PSI
Blog 20210524 Sixty-year paradigm shift in epidemiology exposes the aerosol
screwup
Sixty-year
paradigm shift in epidemiology exposes the aerosol screwup
I know this is a bit
off-topic, but not by much. Remember that right after George Floyd was
murdered, I wrote PSI Blog 20200601 entitled:
“Coronavirus Hates the Outdoors”
From a few news reports, it had seemed obvious to me that
Covid-19 was spread mostly via bad breath, which is only a problem when
ventilation is bad and a room is crowded. Subsequent political demonstrations
and gatherings resulted in very few Covid cases, with less than 0.1% of the
infections from outdoor activity. On the contrary, cases escalated when bars,
restaurants, and churches prematurely opened to crowds eager to test the power
of prayer and jubilation.
Unfortunately, epidemiologists in the USA at first
recommended that we not wear masks and that air purifiers with HEPA filters were
unneeded in crowded rooms. Then they finally recommended we wear masks of any
type, which might be nice for preventing transmission of droplets, but not so
nice for preventing reception. For that, you probably would need N95 masks,
which were in short supply. They work best because, unlike surgical masks, they
can screen out particles as small as 0.3 microns.

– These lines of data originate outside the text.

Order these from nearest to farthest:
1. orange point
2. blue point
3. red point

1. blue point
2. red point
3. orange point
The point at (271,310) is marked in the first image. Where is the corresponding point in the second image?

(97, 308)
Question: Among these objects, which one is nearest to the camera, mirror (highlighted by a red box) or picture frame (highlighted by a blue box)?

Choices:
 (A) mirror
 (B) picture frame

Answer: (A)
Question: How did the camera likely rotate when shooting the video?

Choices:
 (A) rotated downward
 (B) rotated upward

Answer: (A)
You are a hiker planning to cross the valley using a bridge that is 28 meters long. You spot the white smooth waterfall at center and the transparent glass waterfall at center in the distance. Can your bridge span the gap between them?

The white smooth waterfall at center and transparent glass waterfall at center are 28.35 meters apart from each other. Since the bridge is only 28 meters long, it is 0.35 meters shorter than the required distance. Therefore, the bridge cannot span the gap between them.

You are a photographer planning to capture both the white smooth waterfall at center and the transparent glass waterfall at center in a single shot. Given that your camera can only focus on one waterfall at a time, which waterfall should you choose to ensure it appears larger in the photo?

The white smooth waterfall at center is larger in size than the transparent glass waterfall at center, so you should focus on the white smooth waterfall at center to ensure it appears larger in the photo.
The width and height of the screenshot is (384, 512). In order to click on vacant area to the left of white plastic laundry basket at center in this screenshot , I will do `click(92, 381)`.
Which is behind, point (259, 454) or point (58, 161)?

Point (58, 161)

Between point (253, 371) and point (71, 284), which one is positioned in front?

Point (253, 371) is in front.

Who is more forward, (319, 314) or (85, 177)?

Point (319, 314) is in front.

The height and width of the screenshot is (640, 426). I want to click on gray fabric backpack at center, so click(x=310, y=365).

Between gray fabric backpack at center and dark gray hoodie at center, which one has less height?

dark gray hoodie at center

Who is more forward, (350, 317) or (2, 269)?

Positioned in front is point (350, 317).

Below I have a link to a wonderful article that nicely tells
the story of another nonsensical mainstream paradigm not unlike the Big Bang
Theory I normally rant against. It is worth your time reading. It starts with a
fellow named Wells who studied measles in the ‘40s, finding its transmission to
be aerosolic. He was heavily criticized because the mainstream down-played
aerosol transmission just as it did until recently when Linsey Marr and
colleagues unearthed Wells’ seminal work. The cutoff was thought to be 5
microns, and those would drop out of the air quickly. That is where the 6-ft
trope came from. That, of course, does no good if the air is filled with <5
micron-particles, which settle according to Stokes Law and tend to float around under Brownian motion for hours and hours.
Megan Morteni’s fascinating story is much like the one we
are now faced with in our campaign to get rid of the Big Bang Theory. It is not
quite as absurd as the explosion of the entire universe out of nothing, but it
shows how stubborn otherwise supposedly intelligent folks can be in the face of
clear evidence. Science is supposed to reverse its tune when incontrovertible
evidence shows up—but don’t count on it. Happily, WHO and CDC, after 60+ years
and 16+ months of Covid, has finally and quietly adopted the aerosolic theory.
Bet you didn’t hear any grand announcements in the press. I also bet Einstein
adoration will diminish similarly when relativity and the BBT fade away. Read
now about the mighty, deadly crash of a paradigm that has now met its deserved
end:
“Screwup That Helped Covid
Kill
All pandemic long, scientists brawled over how the virus
spreads. Droplets! No, aerosols! At the heart of the fight was
a teensy error with huge consequences.”
A staider article signed
on by 39 authors, no less, in the mainstream journal Science put the coup de grâce on the no aerosol trope:
A paradigm shift to
combat indoor respiratory infection
Building
ventilation systems must get much better
Lastly, remember
this from Healthline:
“Surgical masks do
not provide the wearer with a reliable level of protection from inhaling
smaller airborne particles. N95s filter out at least 95 percent of airborne
particles.
Surgical masks leak
around the edge of the mask when the user inhales. When properly worn, N95s
have minimal leakage.”
In other words, all
masks tend to protect others, but only N95s protect the wearer. KN95s are not
yet approved by NIOSH. Their quality depends on the manufacturer. Unfortunately,
some KN95s really should be labeled N70s.
1 comment:
I live in the Lower Mainland of BC. Based on how rapidly the numbers of cases were increasing by February 2020 I was confident that COVID-19 was spreading through aerosols. So I stopped going into buildings other than my home when BC recorded its 8th case of COVID-19 on February 29, 2020. I find it difficult to believe that there were any competent epidemiologists who were not well aware by January 2020 of the strong likelihood that aerosols were the primary mode of transmissions of this virus.